*** Opening Study material ***

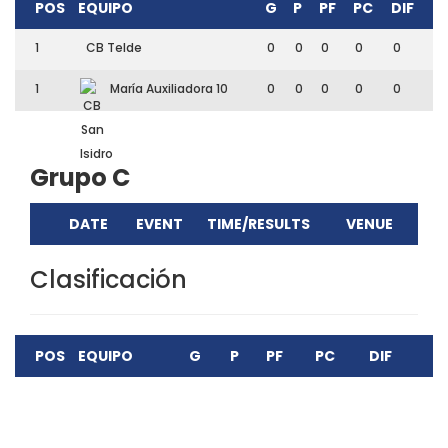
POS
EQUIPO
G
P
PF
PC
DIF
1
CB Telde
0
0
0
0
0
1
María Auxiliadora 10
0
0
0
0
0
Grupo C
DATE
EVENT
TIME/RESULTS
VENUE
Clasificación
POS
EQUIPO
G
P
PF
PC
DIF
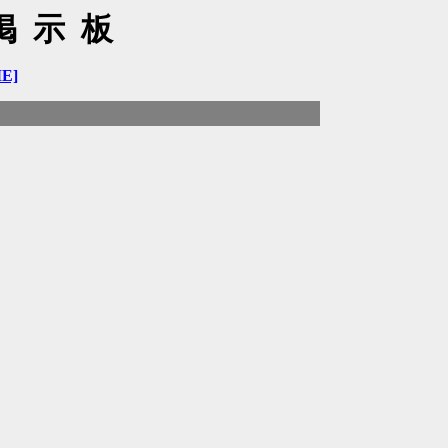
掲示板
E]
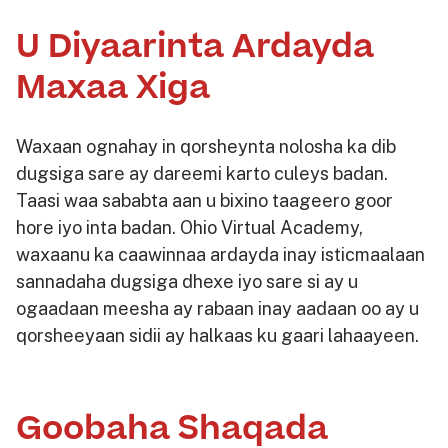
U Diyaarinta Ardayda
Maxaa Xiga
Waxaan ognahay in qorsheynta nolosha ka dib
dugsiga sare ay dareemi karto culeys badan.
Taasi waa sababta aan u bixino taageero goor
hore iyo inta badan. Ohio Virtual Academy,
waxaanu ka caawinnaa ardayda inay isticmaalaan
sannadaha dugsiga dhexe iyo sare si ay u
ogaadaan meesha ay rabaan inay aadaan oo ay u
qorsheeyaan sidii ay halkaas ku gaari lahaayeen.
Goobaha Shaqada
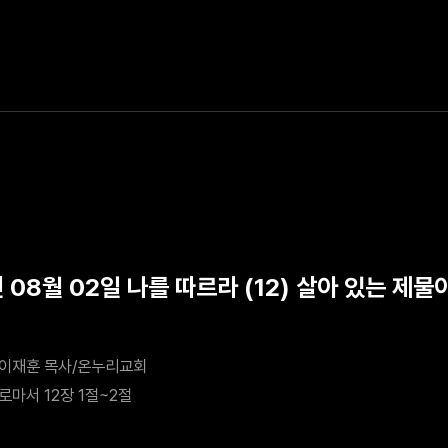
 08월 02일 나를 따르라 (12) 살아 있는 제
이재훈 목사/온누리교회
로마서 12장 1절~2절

*** Closing Study material ***

→ **Work instructions**
Where a line in the records above includes the string "badan", show it.

→ **Answer area**
dugsiga sare ay dareemi karto culeys badan.
hore iyo inta badan. Ohio Virtual Academy,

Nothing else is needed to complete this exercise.